NASA Moves Forward with Campaign to Return Mars Samples to Earth
NASA and ESA (European Space Agency) are moving to the next phase in a campaign to deepen understanding of whether life ever existed on Mars and, in turn, better understand the origins of life on Earth.
NASA has approved the Mars Sample Return (MSR) multi-mission effort to advance to Phase A, preparing to bring the first pristine samples from Mars back to Earth. During this phase, the program will mature critical technologies, make critical design decisions, and assess industry partnerships.
The first endeavor of this campaign is in progress. NASA’s Mars 2020 Perseverance rover launched in July and is set to land on the Red Planet on February 18, 2021. The car-size rover will search for signs of ancient microbial life.
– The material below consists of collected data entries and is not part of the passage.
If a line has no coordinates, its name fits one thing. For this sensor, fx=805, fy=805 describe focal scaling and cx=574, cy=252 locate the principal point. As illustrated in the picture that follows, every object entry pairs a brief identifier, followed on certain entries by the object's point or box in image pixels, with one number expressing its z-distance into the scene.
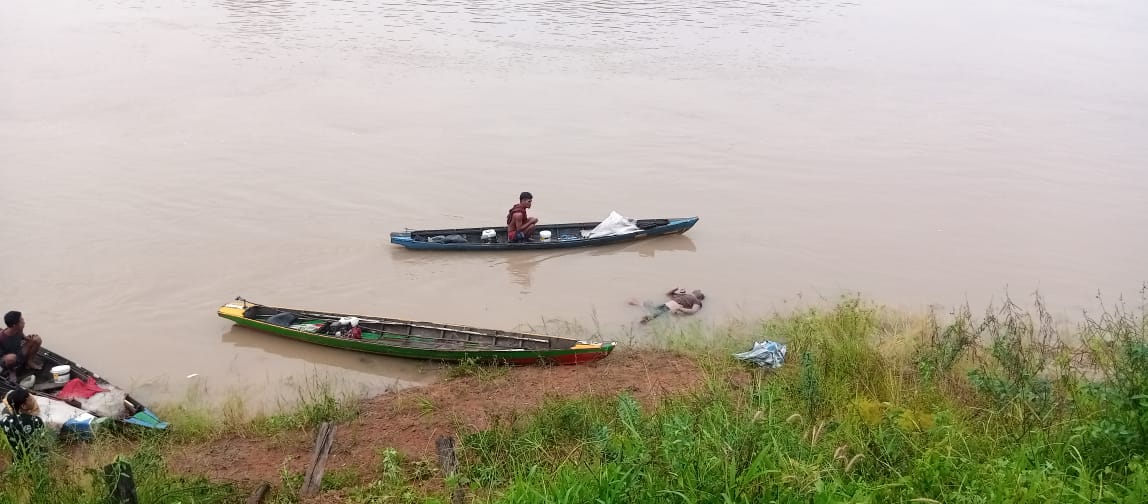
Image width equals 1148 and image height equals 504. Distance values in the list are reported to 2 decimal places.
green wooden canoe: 8.53
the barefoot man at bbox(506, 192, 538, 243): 11.84
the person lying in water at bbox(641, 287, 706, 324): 10.51
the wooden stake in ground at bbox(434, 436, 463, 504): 5.87
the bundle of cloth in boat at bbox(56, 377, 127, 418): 7.32
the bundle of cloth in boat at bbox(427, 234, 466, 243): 12.03
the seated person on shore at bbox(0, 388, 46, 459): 6.54
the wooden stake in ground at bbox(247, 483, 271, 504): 5.49
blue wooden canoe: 11.88
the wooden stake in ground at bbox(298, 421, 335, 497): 5.78
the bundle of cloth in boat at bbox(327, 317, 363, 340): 9.27
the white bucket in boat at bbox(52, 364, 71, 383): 8.03
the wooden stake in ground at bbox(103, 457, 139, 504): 4.50
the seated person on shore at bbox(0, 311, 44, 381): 7.98
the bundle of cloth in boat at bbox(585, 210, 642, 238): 12.39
Using a coring drill at the end of its robotic arm, Perseverance has the capability to gather samples of Martian rock and regolith (broken rock and dust) and hermetically seal them in collection tubes. Perseverance can deposit these samples at designated locations on the Martian surface or store them internally.
In the next steps of the MSR campaign, NASA and ESA will provide respective components for a Sample Retrieval Lander mission and an Earth Return Orbiter mission, with launches planned in the latter half of this decade. The Sample Retrieval Lander mission will deliver a Sample Fetch Rover and Mars Ascent Vehicle to the surface of Mars. The rover will retrieve the samples and transport them to the lander. The Perseverance rover also provides a potential capability for the delivery of collection tubes to the lander. A robotic arm on the lander will transfer the samples into a container embedded in the nose of the Mars Ascent Vehicle.
Once sealed, the system will prepare for the first launch from another planet. In Mars orbit, the Earth Return Orbiter will rendezvous with and capture the sealed sample container and then place the samples in an additional high-reliability containment capsule for return to Earth in the early 2030s.
Bringing Mars samples back to Earth will allow scientists worldwide to examine the specimens using sophisticated instruments too large and too complex to send to Mars and will enable future generations to study them using technology not yet available. Curating the samples on Earth will allow the science community to test new theories and models as they are developed, much as the Apollo samples returned from the Moon have done for decades.